„dokFilm“-Doppel: ORF-Premiere für „Allmacht Amazon“ und Dakapo für „Die dunkle Seite des Web“

Am 10. Februar ab 23.05 Uhr in ORF 2

Wien (OTS) - Gleich zwei Dokumentarfilme beschäftigen sich am Sonntag, dem 10. Februar 2019, in ORF 2 mit dem Thema Internet:
Zuerst wagt die „dokFilm“-Premiere „Allmacht Amazon“ (23.05 Uhr) von Martin Herzog und Marko Rösseler einen Blick in die nahe Zukunft und hinter die Kulissen des Internetgiganten. Aus dem Online-Buchhändler von einst ist eine weltweite Marktmacht geworden. Sie hat ihren Chef Jeff Bezos zum reichsten Mann der Welt gemacht. Jeder zweite Euro im Online-Handel wird bei Amazon ausgegeben, Tendenz steigend. Ist der Online-Riese mit seinem ungebremsten Wachstum dabei, unser Wirtschaftssystem umzukrempeln? Oder gar noch mehr? Der anschließende Dokumentarfilm „Die dunkle Seite des Web“ (23.50 Uhr) der israelischen Filmemacher Duki Dror und Tzaki Schiff taucht tief in die Weiten des „Dark Web“ ein und erkundet die Möglichkeiten und Gefahren des virtuellen Paralleluniversums.
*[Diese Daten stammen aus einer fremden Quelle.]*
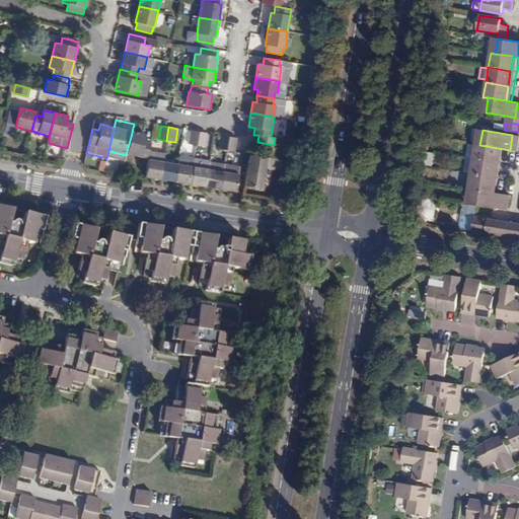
[(197,146),(199,133),(190,131),(188,144),(197,146)]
Mehr zum Inhalt der beiden Filme:

„Allmacht Amazon“ (23.05 Uhr)

Amazon ist eine Maschine, die weltweit mehr als 300 Millionen Menschen gleichzeitig beobachten, vergleichen und analysieren kann. Niemals in der Geschichte des Handels hat ein Konzern so viele Daten über das Kundenverhalten gesammelt. Denn Amazon ist nicht nur Marktplatz, Marktaufsicht und Anbieter für immer mehr Dienstleistungen und Dinge – die Maschine kontrolliert auch alle Datenströme auf diesem Markt und nutzt sie im Sinn des Konzerns. Im Gewand des harmlosen Internet-Händlers, der immer nur das Wohl der Kundinnen und Kunden im Blick hat, verschafft sich der Gigant intimste Einblicke in deren Leben.
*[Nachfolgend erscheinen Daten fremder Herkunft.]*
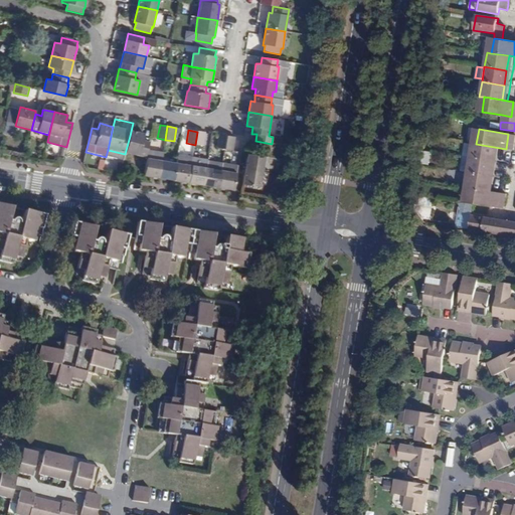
[(130,136),(125,154),(145,158),(146,157),(150,141),(143,140),(145,134),(131,131),(130,136)]
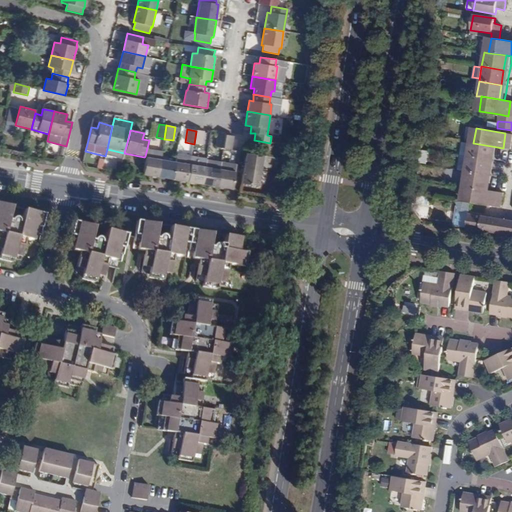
[(204,132),(196,131),(194,144),(202,145),(204,132)]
Doch wer ahnt schon, dass ein einziger Klick auf eine Amazon-Seite Infos an den Konzern weiterleitet, die ausgedruckt eine DIN-A4-Seite füllen? Ein Gespräch mit Alexa, das Anschauen eines Streaming-Angebots auf Amazon Prime, die Gemüsebestellung über Amazon Fresh. All dies ergibt eine ganze Bibliothek über jeden. Gespeichert wird alles – nur, was der Konzern daraus schließt, verrät er nicht.

Was wird erst möglich, wenn Daten aus weiteren, neuen Geschäftsbereichen hinzukommen? In den USA engagiert sich der Konzern im Gesundheitsmarkt und bei Versicherungen, und schon heute suchen dort Polizisten mit Hilfe von Amazons Gesichtserkennungsprogramm nach Verbrechern. Der öffentliche Raum wird mit Amazons Software überwacht, Weltkonzerne und Geheimdienste haben ihre Daten auf Amazons Servern gespeichert. Heute beherrscht die Datensammlung des Konzerns den Internet-Handel, morgen stirbt der Einzelhandel – und die Marktwirtschaft, wie wir sie kennen?

„Die dunkle Seite des Web“ (23.50 Uhr)

Im Internet bekommt man viel, im „Dark Web“ bekommt man alles – buchstäblich! Das „Dark Web“ ist Marktplatz für alles, was erlaubt, verboten oder in der halblegalen Grauzone dazwischen ist, bis hin zu Drogen und Auftragsmördern. Aber es tummeln sich dort nicht nur Verrückte, Kriminelle und Terroristen. Für Oppositionelle unter diktatorischen Regimen ist das „Dark Web“ meist die einzige wirksame Möglichkeit, der Überwachung durch den Staat zu entkommen. Aber auch in den freien Teilen der Welt nutzen Datenschutzaktivisten seit 15 Jahren das versteckte Medium mehr denn je für ihre Kommunikation, seit als Folge der Anschläge am 9. September 2001 der staatliche Ruf nach umfassender Massenüberwachung nicht nur in den USA immer lauter wurde.

Der Dokumentarfilm lässt das Publikum in die Gegenwart und Zukunft der digitalen Welten eintauchen. Wie steht es um die Privatsphäre und Anonymität im 21. Jahrhundert, das von Terrorangst dominiert scheint? Mit welchen Mechanismen kann sich das Individuum vor omnipräsenter staatlicher Ausspähung schützen? Und wie „gläsern“ wird der Mensch der Zukunft tatsächlich werden?